Como feliz consecuencia y remate a su intensa labor de investigación, Amores Torrijos escribiría una novela a la que enseguida se le otorgó el premio "Novela Histórica Ciudad de Valeria", a la que dio el título de El pintor de Palacio, de carácter biográfico sobre este artista, que si no figura entre esa media docena de pintores españoles más conocidos y mejor considerados universalmente, que encabeza su propio suegro y maestro, sí que por la calidad de su obra, dentro del firmamento de nombres memorables del Siglo de Oro, puede contarse como una de sus estrellas más brillantes, a la par de la del propio Velázquez.
El pintor de Palacio es una estupenda novela, escrita en primera persona con el pintor como protagonista, magníficamente estructurada, con un contenido histórico interesantísimo, que conviene conocer y considerar; pues lleva sobre la espalda -a la del autor me refiero-, como así se refleja en cada una de sus trescientas páginas, muchas horas de trabajo y de investigación responsable.
Transcribo como detalle a los lectores una página cualquiera de El pintor de Palacio, de Manuel Amores Torrijos, novela publicada por Editorial Alfonsípolis, C.B. en el año 2005.
(El Detalle)
«Por la primavera de ese mismo año 1606, mis padres abandonaban el barrio de San Martín y sus rascacielos para trasladarse al de San Pedro, mas aristocrático y poblado por gente de una mayor relevancia social, sobre todo la residente en la calle que daba nombre al barrio.
Desde la nueva casa, asomada cual dama curiosa y fisgona a la Hoz del Huécar, divisaba en su plenitud el portentoso paisaje que arrebataba mis sentidos y me transportaba a la inmaterial, a la ilógica fantasía de las formas y los colores. Cuenca ha sido para mí la amazona del vértigo cabalgando un corcel de piedra. La valquiria montada en una nube caliza. Ni los jardines colgantes de Babilonia hubieran sido capaces de superar tanta belleza.

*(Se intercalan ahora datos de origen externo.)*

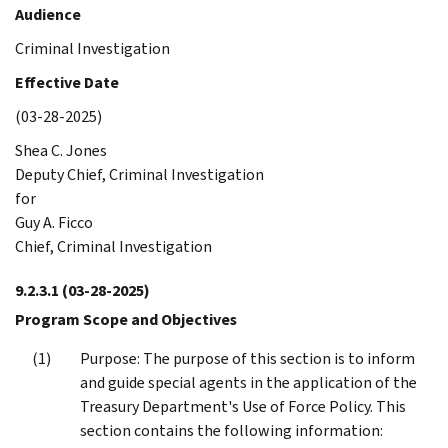
Audience
Criminal Investigation
Effective Date
(03-28-2025)
Shea C. Jones
Deputy Chief, Criminal Investigation
for
Guy A. Ficco
Chief, Criminal Investigation
9.2.3.1
(03-28-2025)
Program Scope and Objectives
Purpose: The purpose of this section is to inform
and guide special agents in the application of the
Treasury Department's Use of Force Policy. This
section contains the following information:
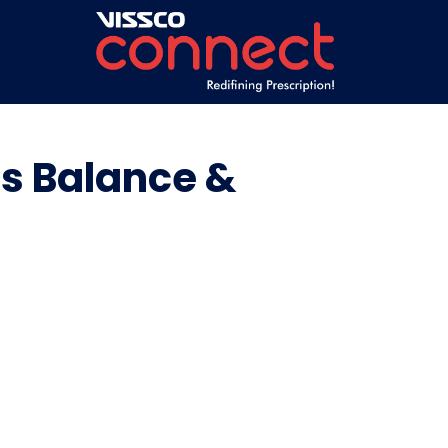
es Balance &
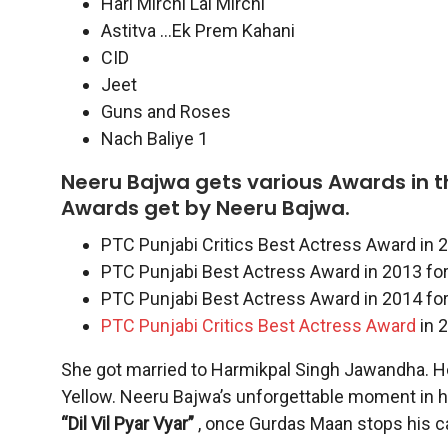
Hari Mirchi Lal Mirchi
Astitva …Ek Prem Kahani
CID
Jeet
Guns and Roses
Nach Baliye 1
Neeru Bajwa gets various Awards in the
Awards get by Neeru Bajwa.
PTC Punjabi Critics Best Actress Award in 2
PTC Punjabi Best Actress Award in 2013 for 
PTC Punjabi Best Actress Award in 2014 for 
PTC Punjabi Critics Best Actress Award
in 2
She got married to Harmikpal Singh Jawandha. Her
Yellow. Neeru Bajwa’s
unforgettable moment in he
“Dil Vil Pyar Vyar”
, once Gurdas Maan stops his car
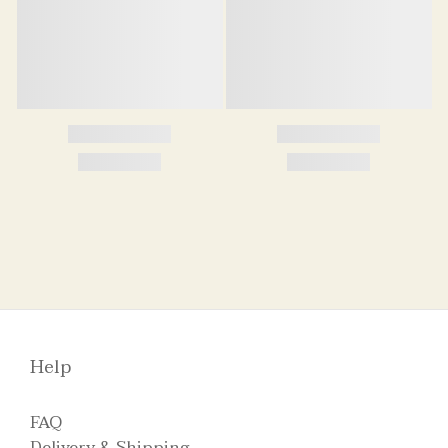
Help
FAQ
Delivery & Shipping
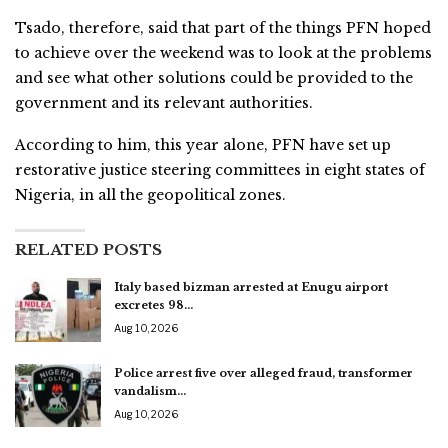
Tsado, therefore, said that part of the things PFN hoped
to achieve over the weekend was to look at the problems
and see what other solutions could be provided to the
government and its relevant authorities.
According to him, this year alone, PFN have set up
restorative justice steering committees in eight states of
Nigeria, in all the geopolitical zones.
RELATED POSTS
Italy based bizman arrested at Enugu airport
excretes 98…
Aug 10, 2026
Police arrest five over alleged fraud, transformer
vandalism…
Aug 10, 2026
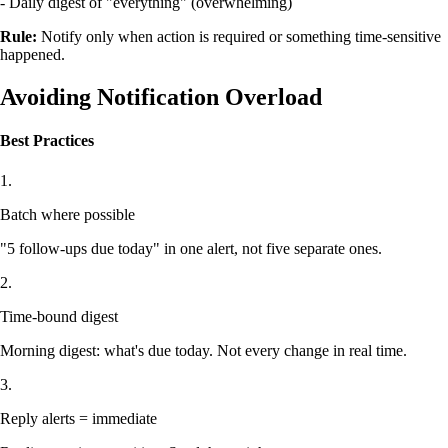
- Daily digest of "everything" (overwhelming)
Rule:
Notify only when action is required or something time-sensitive
happened.
Avoiding Notification Overload
Best Practices
1.
Batch where possible
"5 follow-ups due today" in one alert, not five separate ones.
2.
Time-bound digest
Morning digest: what's due today. Not every change in real time.
3.
Reply alerts = immediate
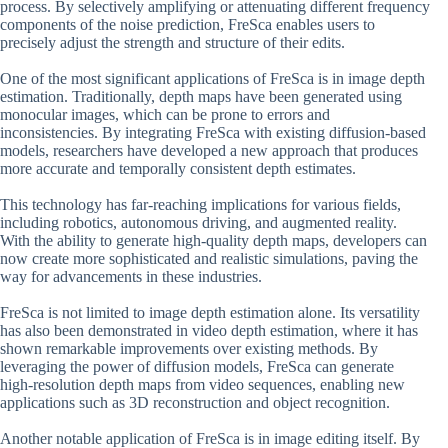
process. By selectively amplifying or attenuating different frequency
components of the noise prediction, FreSca enables users to
precisely adjust the strength and structure of their edits.
One of the most significant applications of FreSca is in image depth
estimation. Traditionally, depth maps have been generated using
monocular images, which can be prone to errors and
inconsistencies. By integrating FreSca with existing diffusion-based
models, researchers have developed a new approach that produces
more accurate and temporally consistent depth estimates.
This technology has far-reaching implications for various fields,
including robotics, autonomous driving, and augmented reality.
With the ability to generate high-quality depth maps, developers can
now create more sophisticated and realistic simulations, paving the
way for advancements in these industries.
FreSca is not limited to image depth estimation alone. Its versatility
has also been demonstrated in video depth estimation, where it has
shown remarkable improvements over existing methods. By
leveraging the power of diffusion models, FreSca can generate
high-resolution depth maps from video sequences, enabling new
applications such as 3D reconstruction and object recognition.
Another notable application of FreSca is in image editing itself. By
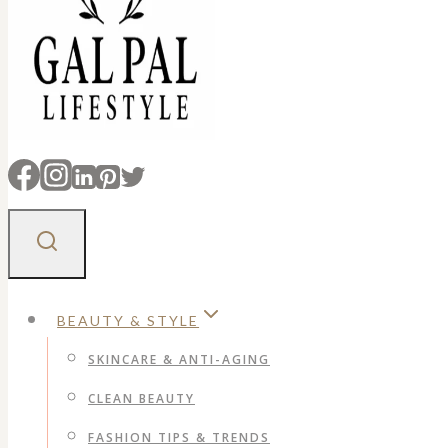
BEAUTY & STYLE
SKINCARE & ANTI-AGING
CLEAN BEAUTY
FASHION TIPS & TRENDS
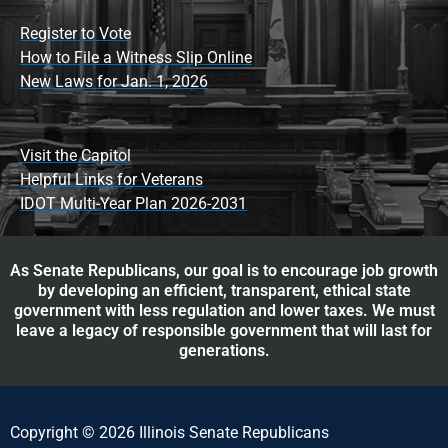
Register to Vote
How to File a Witness Slip Online
New Laws for Jan. 1, 2026
Visit the Capitol
Helpful Links for Veterans
IDOT Multi-Year Plan 2026-2031
As Senate Republicans, our goal is to encourage job growth
by developing an efficient, transparent, ethical state
government with less regulation and lower taxes. We must
leave a legacy of responsible government that will last for
generations.
Copyright © 2026 Illinois Senate Republicans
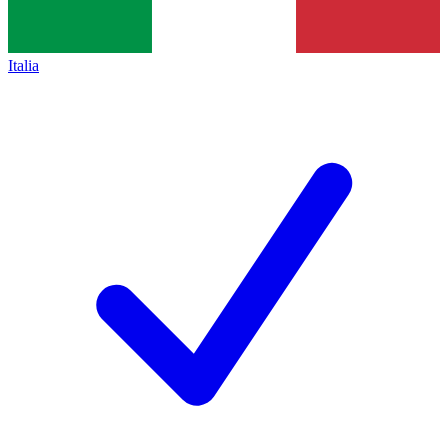
Italia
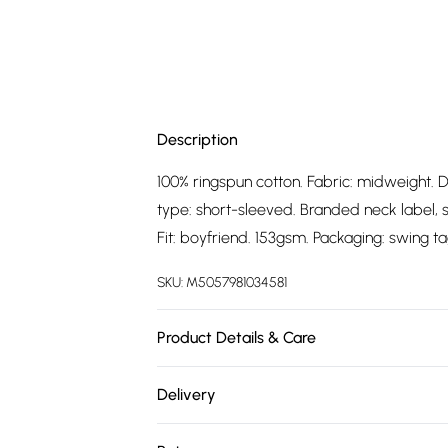
Description
100% ringspun cotton. Fabric: midweight. D
type: short-sleeved. Branded neck label, sin
Fit: boyfriend. 153gsm. Packaging: swing ta
SKU:
M5057981034581
Product Details & Care
100% Ringspun Cotton. Fabric: Midweight. 
Delivery
Sleeve-Type: Short-Sleeved. Branded Neck
Free delivery on all order over £75 (exc. 
Officially Licensed. Fit: Boyfriend. 153gsm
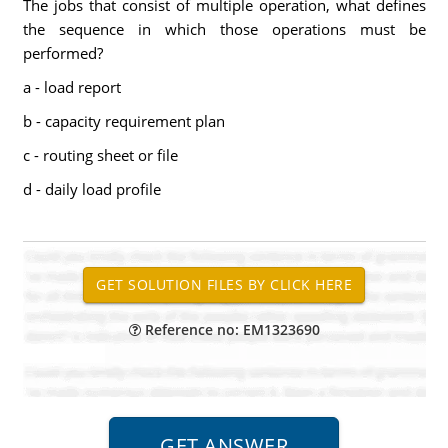
The jobs that consist of multiple operation, what defines
the sequence in which those operations must be
performed?
a - load report
b - capacity requirement plan
c - routing sheet or file
d - daily load profile
Reference no: EM1323690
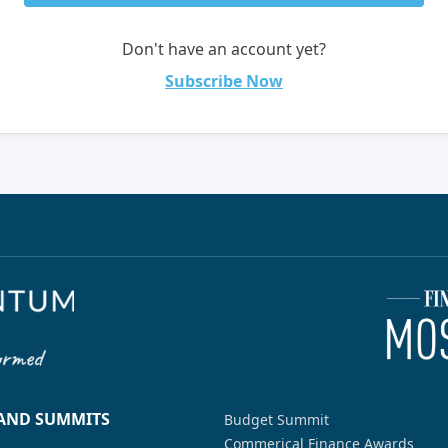
Don't have an account yet?
Subscribe Now
 AND SUMMITS
Budget Summit
Commerical Finance Awards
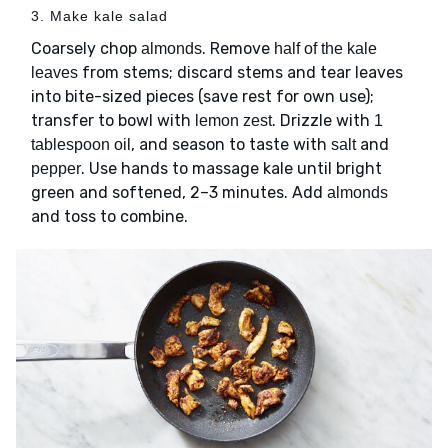
3. Make kale salad
Coarsely chop
. Remove
almonds
half of the kale
from stems; discard stems and tear leaves
leaves
into bite-sized pieces (save rest for own use);
transfer to bowl with
. Drizzle with
lemon zest
1
, and season to taste with
and
tablespoon oil
salt
. Use hands to massage kale until bright
pepper
green and softened, 2–3 minutes. Add
almonds
and toss to combine.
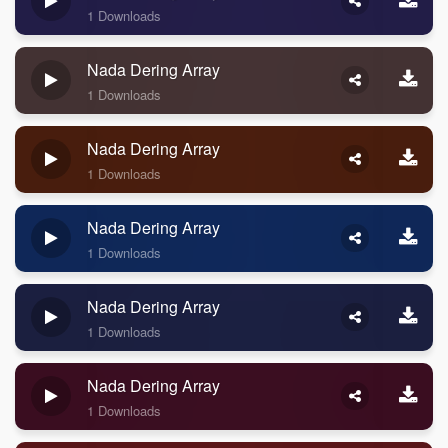
1 Downloads
Nada Dering Array
1 Downloads
Nada Dering Array
1 Downloads
Nada Dering Array
1 Downloads
Nada Dering Array
1 Downloads
Nada Dering Array
1 Downloads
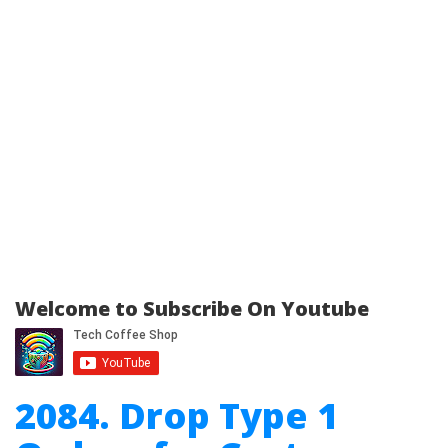
Welcome to Subscribe On Youtube
2084. Drop Type 1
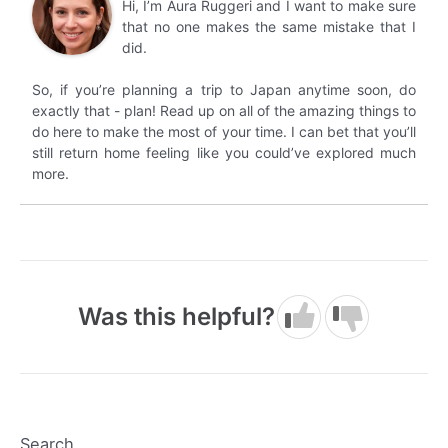
Hi, I’m Aura Ruggeri and I want to make sure
that no one makes the same mistake that I
did.
So, if you’re planning a trip to Japan anytime soon, do
exactly that - plan! Read up on all of the amazing things to
do here to make the most of your time. I can bet that you’ll
still return home feeling like you could’ve explored much
more.
Was this helpful?
Search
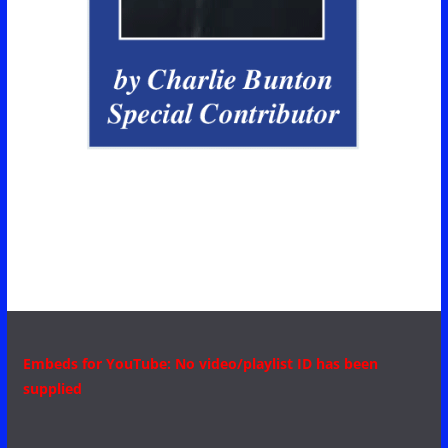
Embeds for YouTube: No video/playlist ID has been
supplied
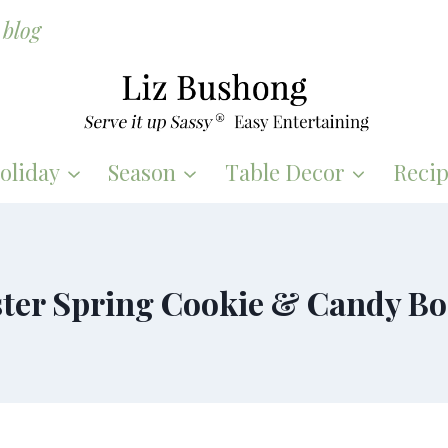
blog
oliday
Season
Table Decor
Recip
ter Spring Cookie & Candy B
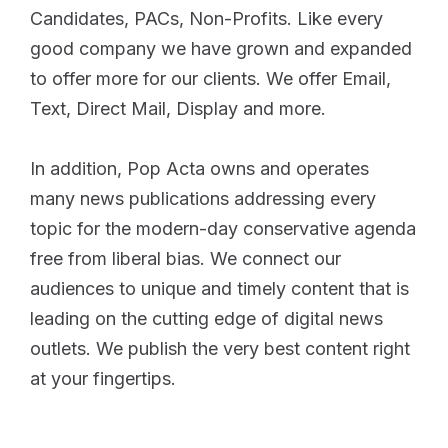
Candidates, PACs, Non-Profits. Like every
good company we have grown and expanded
to offer more for our clients. We offer Email,
Text, Direct Mail, Display and more.
In addition, Pop Acta owns and operates
many news publications addressing every
topic for the modern-day conservative agenda
free from liberal bias. We connect our
audiences to unique and timely content that is
leading on the cutting edge of digital news
outlets. We publish the very best content right
at your fingertips.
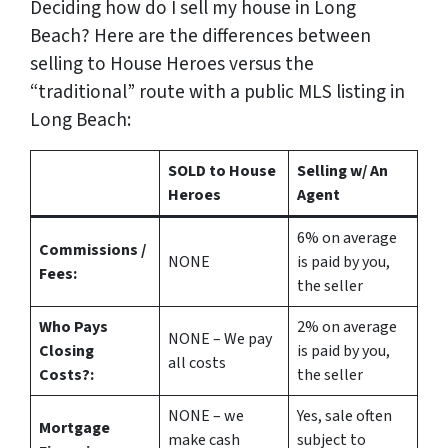
Deciding how do I sell my house in Long
Beach? Here are the differences between
selling to House Heroes versus the
“traditional” route with a public MLS listing in
Long Beach:
SOLD to House
Selling w/ An
Heroes
Agent
6%
on average
Commissions /
NONE
is paid by you,
Fees:
the seller
Who Pays
2%
on average
NONE – We pay
Closing
is paid by you,
all costs
Costs?:
the seller
NONE – we
Yes
, sale often
Mortgage
make
cash
subject to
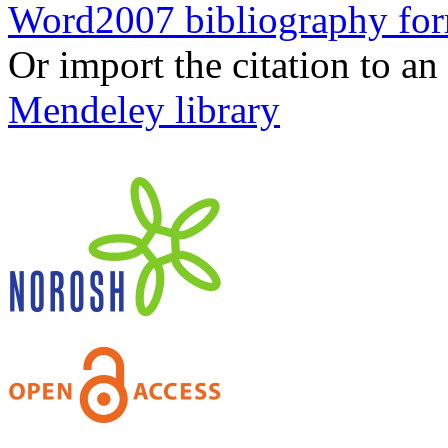
Word2007 bibliography fo
Or import the citation to an
Mendeley library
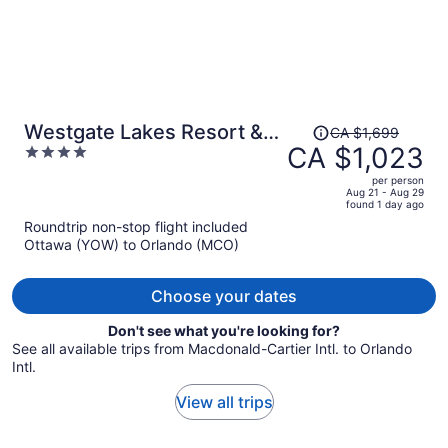
Price
Westgate Lakes Resort &
CA $1,699
was
CA $1,023
4
Spa Universal Studios Area
CA $1,699,
out
per person
price
of
Aug 21 - Aug 29
found 1 day ago
is
5
Roundtrip non-stop flight included
now
Ottawa (YOW) to Orlando (MCO)
CA $1,023
per
person
Choose your dates
Don't see what you're looking for?
See all available trips from Macdonald-Cartier Intl. to Orlando
Intl.
View all trips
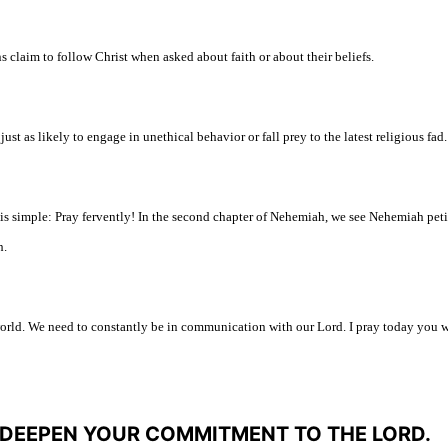
s claim to follow Christ when asked about faith or about their beliefs.
just as likely to engage in unethical behavior or fall prey to the latest religious fad.
is simple: Pray fervently! In the second chapter of Nehemiah, we see Nehemiah peti
h
.
 world. We need to constantly be in communication with our Lord. I pray today you w
L DEEPEN YOUR COMMITMENT TO THE LORD.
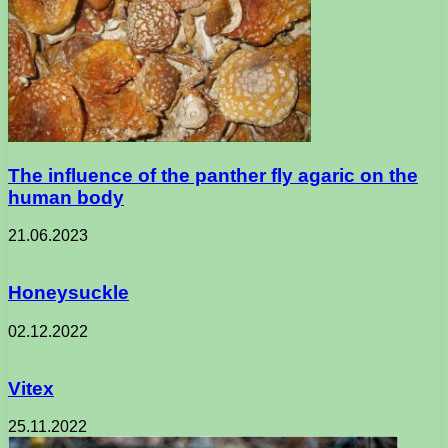
The influence of the panther fly agaric on the
human body
21.06.2023
Honeysuckle
02.12.2022
Vitex
25.11.2022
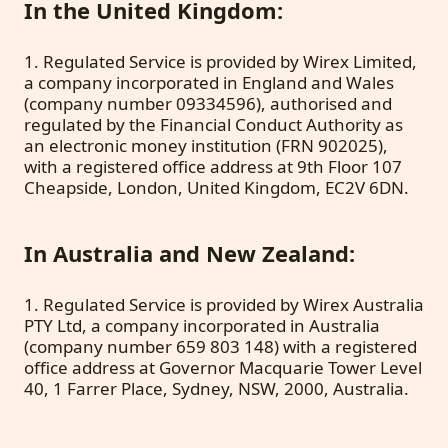
In the United Kingdom:
1. Regulated Service is provided by Wirex Limited,
a company incorporated in England and Wales
(company number 09334596), authorised and
regulated by the Financial Conduct Authority as
an electronic money institution (FRN 902025),
with a registered office address at 9th Floor 107
Cheapside, London, United Kingdom, EC2V 6DN.
In Australia and New Zealand:
1. Regulated Service is provided by Wirex Australia
PTY Ltd, a company incorporated in Australia
(company number 659 803 148) with a registered
office address at Governor Macquarie Tower Level
40, 1 Farrer Place, Sydney, NSW, 2000, Australia.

Cómo deseaba, desde bien pequeño, atrapar, transportar y dejar bien amarrado en el lienzo todo aquel tropel de sensaciones y vivencias. Pero tan múltiples y dispares magnificencias naturales, que eran percibidas y gozadas por mi espíritu, sobrepasaban a mi pobre humanidad y huían de la mano y del juicio cuando intentaba materializarlas con los colores de la paleta. Siempre me salía una obra incompleta, inanimada, castrada, en nada comparable a una naturaleza viva que no era capaz de plasmar ni trasladar a ningún arte material, ni tampoco me sería posible describirla aun con las palabras mas hermosas escritas por los vates mas sutiles y de espíritu mas elevado. Por eso, siendo como he sido un pintor prolífico en obra paisajística, nunca me atreví a dejar constancia del panorama de mi Cuenca natal, pues haberlo intentado hubiera sido como profanar algo irrepetible no sujeto a representaciones. En este aspecto, si las Hoces que rodean la ciudad, en lo que se refiere al concepto estético, podría decir que son dos collares de esmeraldas, para mi arte se convirtieron en dogales que ataron mis manos y en dos murallas en donde se estrelló una y otra vez mi imaginación.
Hasta tal punto me hechizó aquella visión paisajística, que con tozudez intentaría perpetuarla en repetidas ocasiones. Para ello, pasados los años, haría un gran sacrificio económico -siempre fui tan parco en dineros como prolijo en gastos para la mantenencia de mi abundante prole- y compre una vivienda en Cuenca, la familiar, cercana a la catedral en la calle de la Torre de las Campanas, acaso la que brindaba mejores vistas. Lástima que fueran tan escasas las ocasiones en que pude extasiarme contemplando la maravilla que desde ella se me ofrecía.»